A primeira impressão da mostra Reflexo Distante, na galeria Bolsa de Arte, em Porto Alegre, é que Marina Camargo gosta de brincar de esconder.
Um dos trabalhos é uma coleção de cartões-postais da Alemanha, colados na parede, nos quais os alpes são pintados de preto, de modo que se tornam silhuetas. Da imagem original, resta apenas o horizonte.
Em uma manhã na Bolsa de Arte, Marina ouve com interesse minha interpretação, mas tem outra leitura:
- Trata-se de como lidar com a memória relacionada a um lugar.
Os alpes são uma referência à paisagem de um filme de Hitler a que a artista assistiu (e que aparece em um vídeo da exposição, também com as montanhas apagadas). Durante sua experiência na Alemanha, onde estudou com uma bolsa, Marina presenciou a difícil negociação de uma nação com a memória.
A arte de Marina Camargo é, sobretudo, a respeito da impossibilidade da representação das coisas como elas são. Nessa reprodução da realidade, sempre aparecem "erros", como diz a artista, pequenas distorções. As silhuetas são uma reprodução aproximada, nunca exata, do contorno dos alpes:
- Esses "erros" fazem parte de toda representação, mesmo da fotografia. Se olharmos o lugar e a imagem, não são a mesma coisa.
Em 2011, Marina teve trabalhos expostos em um segmento da Bienal do Mercosul que tratava das paisagens do Rio Grande do Sul, ao lado de nomes como Carlos Vergara e Lucia Koch. Ocupou-se do pampa. Pergunto a ela se essa mostra projetou seu trabalho.
- Não me acho projetada - sorri. - Na verdade, temos pouco contato com o público. Se uma exposição tua vai para algum lugar, nem sempre estamos lá. Mas acho que as pessoas aqui conhecem meu trabalho.
Marina conta que começou aos 14 anos (hoje, tem 33). Diz que trabalhar com arte era uma "necessidade", por mais que isso pareça um tanto romântico. Preocupava-se se teria dinheiro para comprar tintas. Esse tipo de drama, ela reconhece, não existe mais.
- Hoje os dramas são outros - brinca. - Nesse sentido, percebo os frutos do meu trabalho.

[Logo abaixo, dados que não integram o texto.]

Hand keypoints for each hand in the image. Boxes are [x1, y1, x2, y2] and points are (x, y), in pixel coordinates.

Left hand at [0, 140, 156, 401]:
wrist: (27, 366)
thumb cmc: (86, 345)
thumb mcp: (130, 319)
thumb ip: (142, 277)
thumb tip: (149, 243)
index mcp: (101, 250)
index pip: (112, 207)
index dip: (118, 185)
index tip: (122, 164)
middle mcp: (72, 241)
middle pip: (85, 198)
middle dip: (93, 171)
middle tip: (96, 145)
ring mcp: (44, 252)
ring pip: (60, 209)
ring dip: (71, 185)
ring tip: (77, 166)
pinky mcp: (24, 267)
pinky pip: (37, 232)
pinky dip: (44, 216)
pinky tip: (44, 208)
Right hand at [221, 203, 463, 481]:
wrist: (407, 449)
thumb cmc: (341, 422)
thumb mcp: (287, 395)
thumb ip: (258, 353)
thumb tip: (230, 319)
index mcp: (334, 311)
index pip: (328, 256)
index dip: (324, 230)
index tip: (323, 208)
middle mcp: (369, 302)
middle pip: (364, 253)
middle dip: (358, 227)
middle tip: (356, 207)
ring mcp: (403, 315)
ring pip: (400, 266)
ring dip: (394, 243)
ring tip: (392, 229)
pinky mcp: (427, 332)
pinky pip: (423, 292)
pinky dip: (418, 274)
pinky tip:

Marina nasceu em Maceió e se mudou para Porto Alegre aos 9 anos. Tem família na região do pampa e no Nordeste. Durante a conversa, fica claro que é reservada sobre a vida pessoal. Digo a ela que talvez minha tese de que gosta de esconder esteja correta. Marina ri e, então, explica que não quer estabelecer uma relação de causa e consequência entre vida e arte:
- Nunca sei até que ponto os dados biográficos são importantes para as pessoas que veem meus trabalhos.
Até o final do ano, ela lançará uma publicação que registra uma viagem pelo sertão nordestino. Na quinta-feira (10/10), será inaugurada uma exposição individual em Pelotas, intitulada O Ar entre as Coisas, em A Sala, no Centro de Artes da Ufpel.
REFLEXO DISTANTE
MARINA CAMARGO
> Bolsa de Arte (Visconde do Rio Branco, 365), fone (51) 3332-6799, em Porto Alegre.
> Visitação de segunda a sexta, das 10h30 às 19h. Sábado, das 10h às 13h30. Até 01/11. Entrada franca.